Steps of ISS assembly

Spacecraft Launch date Landing date Station element
8 Discovery STS-92 Oct 12, 2000 Oct 24, 2000 Base truss Z1, pressurized adapter -3
9 Soyuz -31 Oct 31, 2000 May 6, 2001  
10 Progress 1-4 Nov 16, 2000 Feb 8, 2001  
11 Endeavour STS-97 Dec 1, 2000 Dec 12, 2000 Truss 6 with two panels of solar arrays
12 Atlantis STS-98 Feb 8, 2001 Feb 20, 2001 Laboratory module Destiny

On October 12, 2000, the Discovery Shuttle (STS-92) was launched (ISS program, flight 3A) which docked to the ISS on October 13. Using the remote manipulator, a section of the base truss Z1 was mounted on the Unity module, the ISS was equipped with a pressurized adapter, Ku-band radio system and gyrodynes; four EVAs were performed. The ISS is prepared to receive the first prime crew (ISS-1). The complex consisting of Progress M1-3 cargo vehicle - Zvezda service module - Zarya functional-cargo module - Unity module - Discovery orbiter was formed in orbit. The Discovery orbiter performed landing on October 24, 2000.

Extracted records:
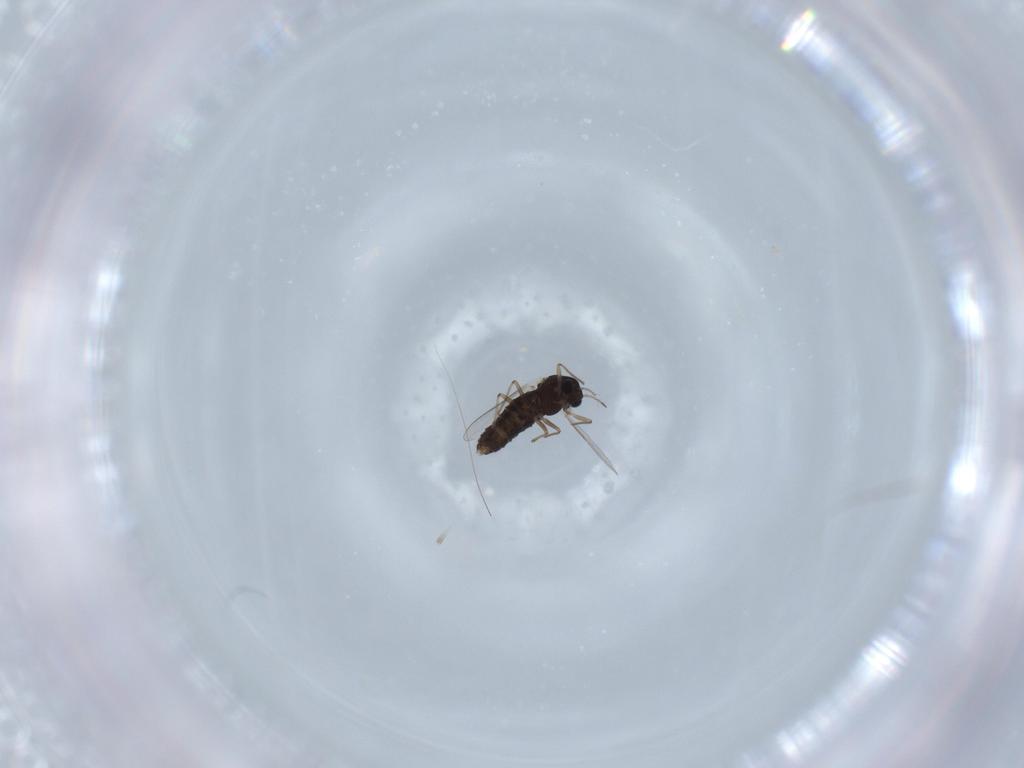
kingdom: Animalia
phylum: Arthropoda
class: Insecta
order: Diptera
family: Chironomidae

Required tasks:
- A) In the ISS assembly passage, copy the part that begins at the words "On October 12, 2000, the" and stops after the words "October 24, 2000.".
- B) Answer these questions from the ISS assembly passage:
(i) On what date did the Discovery Shuttle dock to the ISS?
(ii) What station element did Endeavour STS-97 bring?
(iii) How many EVAs were performed on the Discovery flight?
None of the items is needed here.

Results of the tasks:
- A)
On October 12, 2000, the Discovery Shuttle (STS-92) was launched (ISS program, flight 3A) which docked to the ISS on October 13. Using the remote manipulator, a section of the base truss Z1 was mounted on the Unity module, the ISS was equipped with a pressurized adapter, Ku-band radio system and gyrodynes; four EVAs were performed. The ISS is prepared to receive the first prime crew (ISS-1). The complex consisting of Progress M1-3 cargo vehicle - Zvezda service module - Zarya functional-cargo module - Unity module - Discovery orbiter was formed in orbit. The Discovery orbiter performed landing on October 24, 2000.

- B)
(i) October 13, 2000
(ii) Truss 6 with two panels of solar arrays
(iii) Four